Home » Aviation, Breaking News » Cathay Pacific slashes passenger capacity by 96%, expands cargo capacity

Troubled Cathay Pacific Group will reduce the passenger capacity of its airlines by 96% over the next two months as it continues to post mounting losses due to the “unprecedented” challenge presented by the coronavirus (COVID-19) pandemic.

“As previously announced, Cathay Pacific and Cathay Dragon intend to operate a bare skeleton passenger flight schedule in April and May, though our freighter capacity remains intact,” said a company statement released March 20.

The Hong Kong flag carrier said the enormous capacity cut is “in light of the severe drop in demand due to the ongoing coronavirus pandemic and multiple government travel restrictions that form part of the global health response plan.”

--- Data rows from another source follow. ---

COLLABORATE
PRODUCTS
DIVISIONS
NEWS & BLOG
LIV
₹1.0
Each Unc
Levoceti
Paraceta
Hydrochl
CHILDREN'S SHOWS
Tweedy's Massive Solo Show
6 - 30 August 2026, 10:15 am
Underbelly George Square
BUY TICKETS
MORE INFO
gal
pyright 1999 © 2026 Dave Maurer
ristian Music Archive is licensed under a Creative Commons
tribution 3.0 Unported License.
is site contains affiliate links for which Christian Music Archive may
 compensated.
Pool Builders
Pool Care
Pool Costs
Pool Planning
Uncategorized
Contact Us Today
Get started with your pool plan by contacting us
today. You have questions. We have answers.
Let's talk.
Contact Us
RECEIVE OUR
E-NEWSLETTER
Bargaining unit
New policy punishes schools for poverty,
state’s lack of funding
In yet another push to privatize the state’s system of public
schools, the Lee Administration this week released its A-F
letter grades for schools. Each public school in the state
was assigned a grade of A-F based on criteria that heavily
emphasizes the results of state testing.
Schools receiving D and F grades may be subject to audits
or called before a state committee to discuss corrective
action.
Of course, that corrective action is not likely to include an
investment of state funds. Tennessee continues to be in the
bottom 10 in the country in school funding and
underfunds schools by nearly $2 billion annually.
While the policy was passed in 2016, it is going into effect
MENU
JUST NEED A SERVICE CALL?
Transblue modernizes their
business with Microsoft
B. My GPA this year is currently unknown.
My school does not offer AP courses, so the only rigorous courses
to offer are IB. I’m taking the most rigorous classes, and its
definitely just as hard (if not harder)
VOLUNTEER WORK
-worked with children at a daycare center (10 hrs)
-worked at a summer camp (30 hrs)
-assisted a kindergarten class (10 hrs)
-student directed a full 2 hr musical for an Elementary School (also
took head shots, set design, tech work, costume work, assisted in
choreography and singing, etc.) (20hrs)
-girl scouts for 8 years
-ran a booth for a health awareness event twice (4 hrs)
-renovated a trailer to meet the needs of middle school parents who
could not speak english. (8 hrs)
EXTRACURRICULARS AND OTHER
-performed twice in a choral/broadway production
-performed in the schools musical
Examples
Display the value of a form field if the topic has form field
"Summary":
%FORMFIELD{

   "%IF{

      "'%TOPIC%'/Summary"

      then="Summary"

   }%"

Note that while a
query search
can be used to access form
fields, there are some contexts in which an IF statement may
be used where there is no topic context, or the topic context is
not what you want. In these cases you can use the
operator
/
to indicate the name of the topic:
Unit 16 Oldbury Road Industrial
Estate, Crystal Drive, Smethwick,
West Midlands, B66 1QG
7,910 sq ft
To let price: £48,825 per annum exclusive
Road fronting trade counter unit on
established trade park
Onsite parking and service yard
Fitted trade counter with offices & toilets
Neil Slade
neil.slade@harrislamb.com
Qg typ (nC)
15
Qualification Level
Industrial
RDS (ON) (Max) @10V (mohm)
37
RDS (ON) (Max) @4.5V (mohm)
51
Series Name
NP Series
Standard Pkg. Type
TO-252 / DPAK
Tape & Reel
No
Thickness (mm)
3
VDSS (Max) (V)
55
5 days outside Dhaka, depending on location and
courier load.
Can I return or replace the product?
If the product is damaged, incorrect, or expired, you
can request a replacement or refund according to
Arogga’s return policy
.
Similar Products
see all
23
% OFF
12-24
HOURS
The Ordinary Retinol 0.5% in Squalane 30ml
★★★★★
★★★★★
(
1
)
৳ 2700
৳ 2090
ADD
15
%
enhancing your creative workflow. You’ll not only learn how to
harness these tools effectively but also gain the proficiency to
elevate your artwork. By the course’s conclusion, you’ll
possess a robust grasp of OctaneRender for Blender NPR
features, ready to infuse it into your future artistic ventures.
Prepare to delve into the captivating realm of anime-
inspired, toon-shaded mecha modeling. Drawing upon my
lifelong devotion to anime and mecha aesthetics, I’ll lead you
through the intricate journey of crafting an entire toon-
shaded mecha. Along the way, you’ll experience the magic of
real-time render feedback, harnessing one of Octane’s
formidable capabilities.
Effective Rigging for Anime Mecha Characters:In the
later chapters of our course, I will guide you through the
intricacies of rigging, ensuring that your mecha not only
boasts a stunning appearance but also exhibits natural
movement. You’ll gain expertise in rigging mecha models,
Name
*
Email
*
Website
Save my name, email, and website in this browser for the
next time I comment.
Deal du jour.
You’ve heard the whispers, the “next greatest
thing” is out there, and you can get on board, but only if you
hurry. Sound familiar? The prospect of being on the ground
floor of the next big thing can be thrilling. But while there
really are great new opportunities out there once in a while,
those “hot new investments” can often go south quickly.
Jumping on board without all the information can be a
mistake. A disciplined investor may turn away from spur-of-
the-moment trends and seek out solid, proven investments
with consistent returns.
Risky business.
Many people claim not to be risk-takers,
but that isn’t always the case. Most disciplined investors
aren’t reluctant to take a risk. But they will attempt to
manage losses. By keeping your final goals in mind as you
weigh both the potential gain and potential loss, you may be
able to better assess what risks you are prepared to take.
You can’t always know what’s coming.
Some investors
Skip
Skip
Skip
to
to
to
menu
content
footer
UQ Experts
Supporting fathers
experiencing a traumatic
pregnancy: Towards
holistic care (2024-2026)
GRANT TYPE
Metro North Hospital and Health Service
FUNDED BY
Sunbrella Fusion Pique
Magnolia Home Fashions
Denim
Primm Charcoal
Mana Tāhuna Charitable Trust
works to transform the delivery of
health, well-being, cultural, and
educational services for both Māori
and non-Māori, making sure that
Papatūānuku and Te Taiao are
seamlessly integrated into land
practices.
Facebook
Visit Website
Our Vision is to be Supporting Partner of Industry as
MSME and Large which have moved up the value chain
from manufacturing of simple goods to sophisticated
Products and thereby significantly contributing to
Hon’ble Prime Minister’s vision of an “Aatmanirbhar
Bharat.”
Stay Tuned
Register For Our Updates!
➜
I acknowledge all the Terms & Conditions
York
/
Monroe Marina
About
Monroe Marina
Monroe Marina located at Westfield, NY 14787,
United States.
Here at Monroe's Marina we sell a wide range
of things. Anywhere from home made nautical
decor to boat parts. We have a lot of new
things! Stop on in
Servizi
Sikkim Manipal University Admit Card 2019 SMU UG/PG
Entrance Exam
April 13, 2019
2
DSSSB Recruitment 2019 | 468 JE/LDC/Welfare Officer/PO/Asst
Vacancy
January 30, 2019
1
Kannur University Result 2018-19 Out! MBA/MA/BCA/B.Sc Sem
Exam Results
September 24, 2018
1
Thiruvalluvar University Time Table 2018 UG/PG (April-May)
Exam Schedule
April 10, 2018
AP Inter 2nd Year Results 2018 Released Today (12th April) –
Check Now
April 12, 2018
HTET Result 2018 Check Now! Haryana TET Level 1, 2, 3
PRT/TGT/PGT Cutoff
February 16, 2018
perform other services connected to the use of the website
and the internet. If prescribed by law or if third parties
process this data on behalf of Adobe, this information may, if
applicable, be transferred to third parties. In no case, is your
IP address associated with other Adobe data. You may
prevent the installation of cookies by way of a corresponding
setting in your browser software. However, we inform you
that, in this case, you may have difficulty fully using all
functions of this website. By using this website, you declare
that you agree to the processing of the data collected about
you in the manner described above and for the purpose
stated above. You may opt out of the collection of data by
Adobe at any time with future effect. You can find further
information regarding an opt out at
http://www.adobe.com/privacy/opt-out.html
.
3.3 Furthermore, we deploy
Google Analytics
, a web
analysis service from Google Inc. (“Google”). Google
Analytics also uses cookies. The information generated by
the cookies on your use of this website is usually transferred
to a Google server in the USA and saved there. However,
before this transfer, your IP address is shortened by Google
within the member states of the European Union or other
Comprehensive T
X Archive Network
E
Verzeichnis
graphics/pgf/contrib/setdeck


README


It added: “Our ability to maintain even this skeleton schedule will depend on whether more travel restrictions are imposed by governments around the world which will further dampen passenger demand.”

Cathay Pacific will operate three flights per week to 12 destinations: London (Heathrow), Los Angeles, Vancouver, Tokyo (Narita), Taipei, New Delhi, Bangkok, Jakarta, Manila, Ho Chi Minh City, Singapore and Sydney.

Cathay Dragon will operate three flights per week to three destinations: Beijing, Shanghai (Pudong), and Kuala Lumpur.

Cathay Pacific chief customer and commercial officer Ronald Lam said: “As Hong Kong’s home airlines, it is important that we continue to provide important passenger and cargo connections to and from the Hong Kong hub. We will therefore endeavour to maintain a minimal number of flights to and from key destinations in our network to ensure these vital arteries remain open.”

He added: “While our freighter network remains intact, we are also ramping up our cargo capacity by mounting charter services and operating certain suspended passenger services purely for airfreight to meet cargo customer demand.”

Lam said the group had to take these “difficult but decisive” measures in the face of the unprecedented scale of the challenges being faced by the global aviation industry.

“We have no choice but to significantly reduce our passenger capacity as travel restrictions are making it increasingly difficult for our customers to travel and demand has dropped drastically.”

On March 11, Cathay Pacific said its attributable profit in 2019 fell 27.9% compared to 2018 due to social unrest and trade tensions, adding it also expected to incur “a substantial loss for the first half of 2020” due to the impact of the coronavirus pandemic.

The global spread of the virus has already cost the group an unaudited loss of more than HKD2 billion in February 2020 alone.